--- GOAL OF THE EXERCISE ---
Every line from the one with "ces smilies, car ils peuvent vite" to the end of the data needs to be copied exactly, and no line before it.

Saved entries

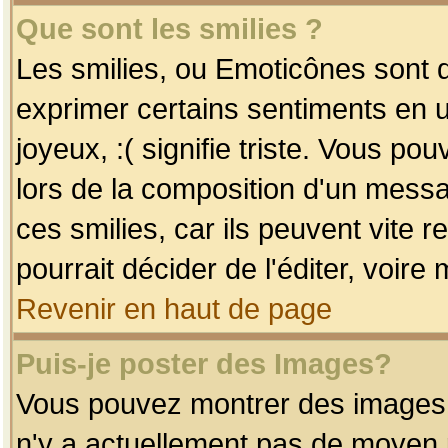
Que sont les smilies ?
Les smilies, ou Emoticônes sont d
exprimer certains sentiments en uti
joyeux, :( signifie triste. Vous po
lors de la composition d'un mess
ces smilies, car ils peuvent vite 
pourrait décider de l'éditer, voir
Revenir en haut de page
Puis-je poster des Images?
Vous pouvez montrer des images à 
n'y a actuellement pas de moyen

--- RESULT FOR THIS TASK ---
ces smilies, car ils peuvent vite 
pourrait décider de l'éditer, voir
Revenir en haut de page
Puis-je poster des Images?
Vous pouvez montrer des images à 
n'y a actuellement pas de moyen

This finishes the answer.